During the three months and year ended December 31, 2011, the Company recorded charges of $40 million and $119 million, respectively, associated with the integration of our German bottling and distribution operations as well as other restructuring initiatives outside the scope of our productivity initiatives and the integration of Coca-Cola Enterprises Inc.’s (“CCE”) former North America business. These restructuring charges were recorded in the line item other operating charges. See below for a discussion of our productivity and CCE integration initiatives.
Productivity and Reinvestment
During the three months and year ended December 31, 2012, the Company recorded charges of $93 million and $270 million, respectively, in the line item other operating charges related to our productivity and reinvestment program which was announced in February 2012. This program will further enable our efforts to strengthen our brands and reinvest our resources to drive long-term profitable growth. The first component of this program is a new global productivity initiative focused around four primary areas: global supply chain optimization; global marketing and innovation effectiveness; operating expense leverage and operational excellence; and data and information technology systems standardization.
The second component of our productivity and reinvestment program involves a new integration initiative in North America related to our acquisition of CCE’s former North America business. The Company has identified incremental synergies in North America, primarily in the area of our North American product supply operations, which will better enable us to serve our customers and consumers.

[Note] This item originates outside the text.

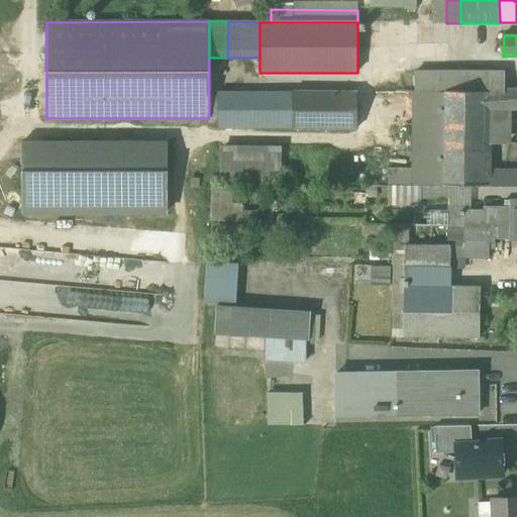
[(414,72),(414,92),(445,87),(485,92),(504,90),(504,72),(476,73),(414,72)]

As a combined productivity and reinvestment program, the Company anticipates generating annualized savings of $550 million to $650 million which will be phased in over four years starting in 2012. We expect to begin fully realizing the annual benefits of these savings in 2015, the final year of the program.
During the three months and year ended December 31, 2012, the Company reversed charges of $1 million and $10 million, respectively, related to previously established accruals associated with our 2008-2011 productivity initiatives. These reversals were recorded in the line item other operating charges.